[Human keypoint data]
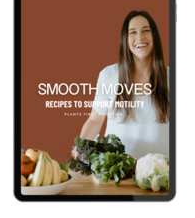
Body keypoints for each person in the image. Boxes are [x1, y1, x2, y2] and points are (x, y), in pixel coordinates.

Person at [72, 10, 169, 160]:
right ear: (125, 39)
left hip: (162, 174)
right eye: (132, 32)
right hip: (117, 171)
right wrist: (81, 147)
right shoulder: (108, 75)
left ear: (154, 36)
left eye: (146, 30)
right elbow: (95, 120)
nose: (139, 37)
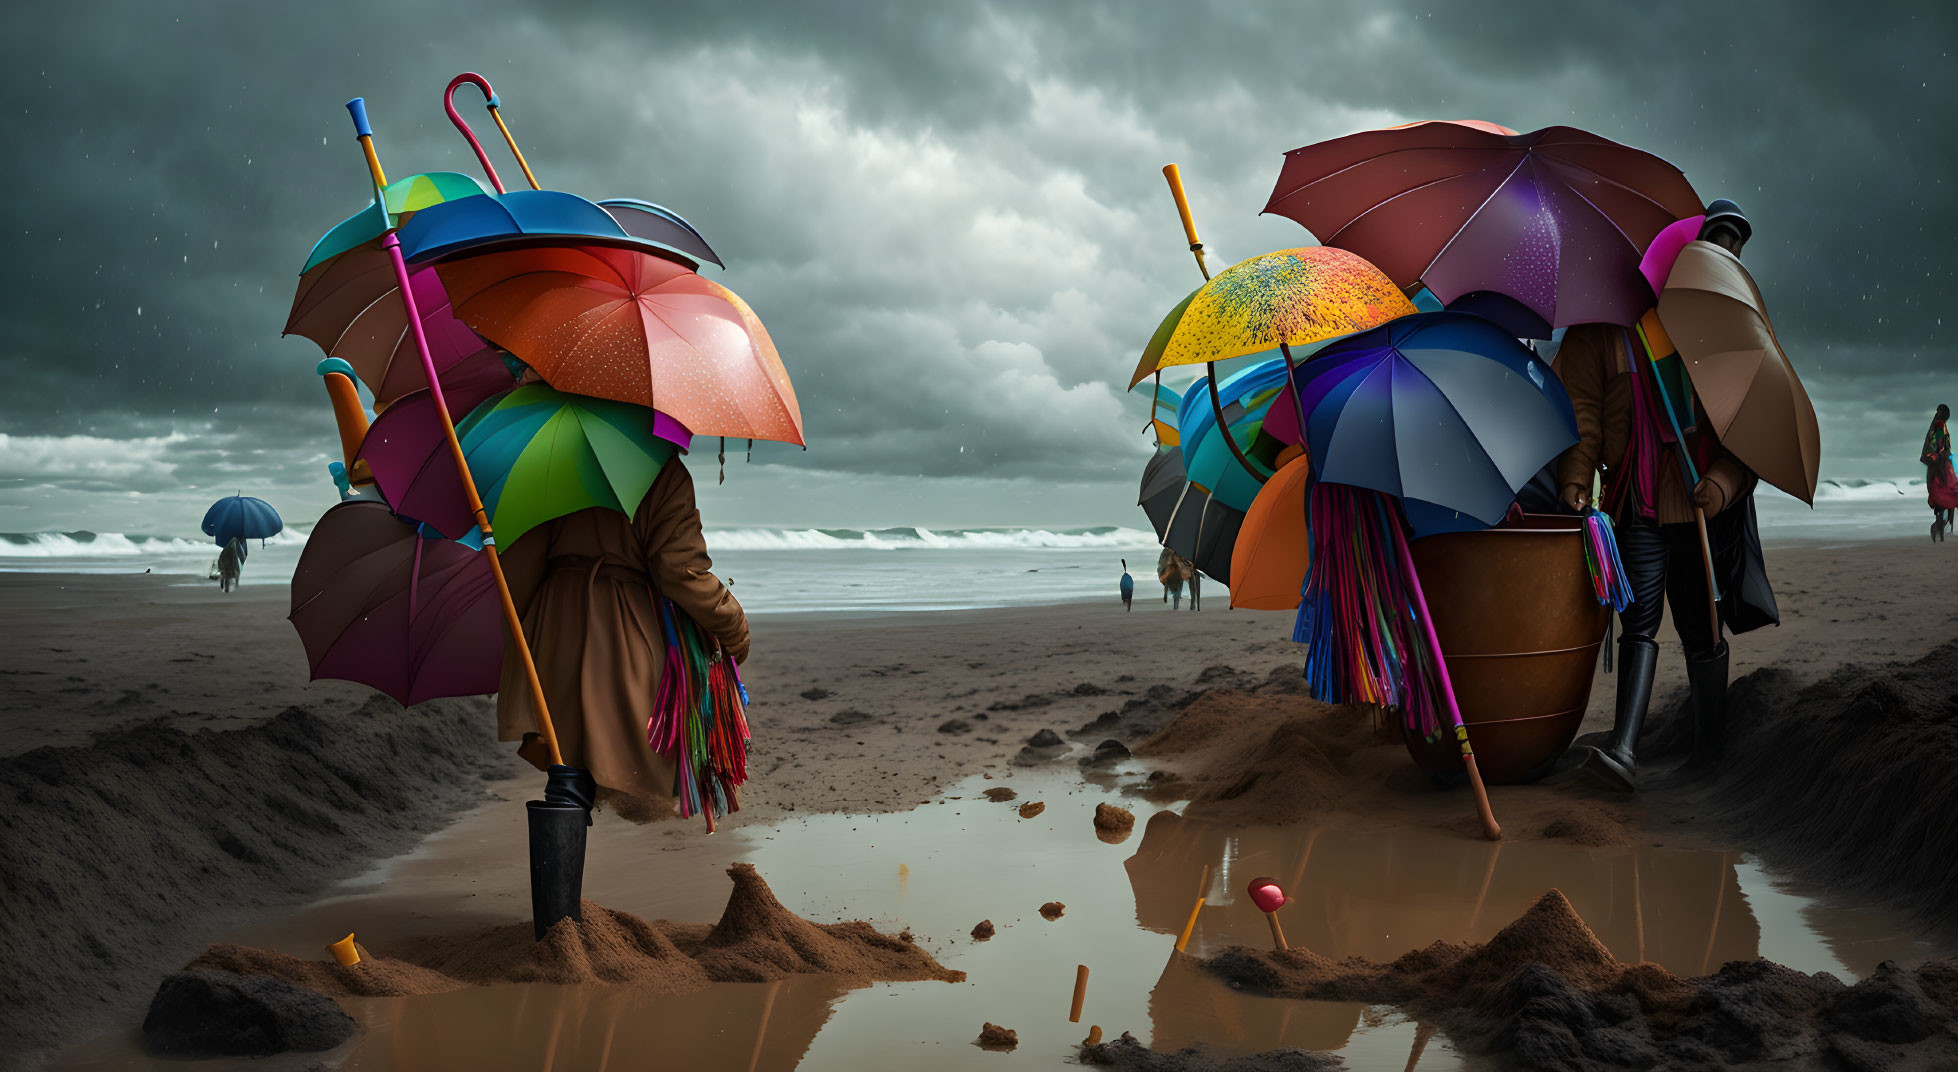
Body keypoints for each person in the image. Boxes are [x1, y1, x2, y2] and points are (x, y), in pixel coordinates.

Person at [1556, 199, 1779, 790]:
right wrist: (1578, 479)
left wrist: (1723, 486)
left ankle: (1710, 751)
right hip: (1638, 505)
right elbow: (1582, 416)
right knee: (1640, 622)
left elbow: (1748, 433)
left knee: (1703, 627)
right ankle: (1626, 748)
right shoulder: (1608, 330)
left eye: (1731, 249)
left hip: (1697, 504)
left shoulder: (1720, 339)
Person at [494, 458, 749, 817]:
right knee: (623, 759)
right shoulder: (659, 469)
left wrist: (527, 639)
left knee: (566, 770)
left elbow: (517, 563)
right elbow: (680, 572)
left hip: (552, 623)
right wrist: (734, 625)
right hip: (622, 628)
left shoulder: (549, 462)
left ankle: (555, 869)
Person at [1923, 404, 1957, 541]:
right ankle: (1940, 528)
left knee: (1943, 499)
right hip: (1941, 468)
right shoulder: (1939, 426)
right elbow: (1940, 448)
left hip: (1940, 468)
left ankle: (1940, 528)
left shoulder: (1938, 426)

Problem details: For every entry, return its exact wording and leave out any image.

Completed exercise:
Body keypoints for each person in the image. Boxes are [x1, y1, x2, y2] and points are (x, y), in pixel coordinates.

Person at [72, 10, 169, 160]:
right ear: (125, 39)
left hip: (162, 174)
right eye: (132, 32)
right hip: (117, 171)
right wrist: (81, 147)
right shoulder: (108, 75)
left ear: (154, 36)
left eye: (146, 30)
right elbow: (95, 120)
nose: (139, 37)
Body keypoints for each person in the image. Boxes are [x1, y1, x2, y2] and points are (x, y), in pixel coordinates.

Person at [1556, 199, 1779, 790]:
right wrist: (1578, 479)
left wrist: (1723, 486)
left ankle: (1710, 751)
right hip: (1638, 505)
right elbow: (1582, 416)
right knee: (1640, 622)
left elbow: (1748, 433)
left knee: (1703, 627)
right ankle: (1626, 748)
right shoulder: (1608, 330)
left eye: (1731, 249)
left hip: (1697, 504)
left shoulder: (1720, 339)
Person at [494, 458, 749, 817]:
right knee: (623, 759)
right shoulder: (659, 469)
left wrist: (527, 639)
left knee: (566, 770)
left elbow: (517, 563)
right elbow: (680, 572)
left hip: (552, 623)
right wrist: (734, 625)
right hip: (622, 628)
left shoulder: (549, 462)
left ankle: (555, 869)
Person at [1923, 404, 1957, 541]:
right ankle: (1940, 528)
left knee: (1943, 499)
right hip: (1941, 468)
right shoulder: (1939, 426)
right elbow: (1940, 448)
left hip: (1940, 468)
left ankle: (1940, 528)
left shoulder: (1938, 426)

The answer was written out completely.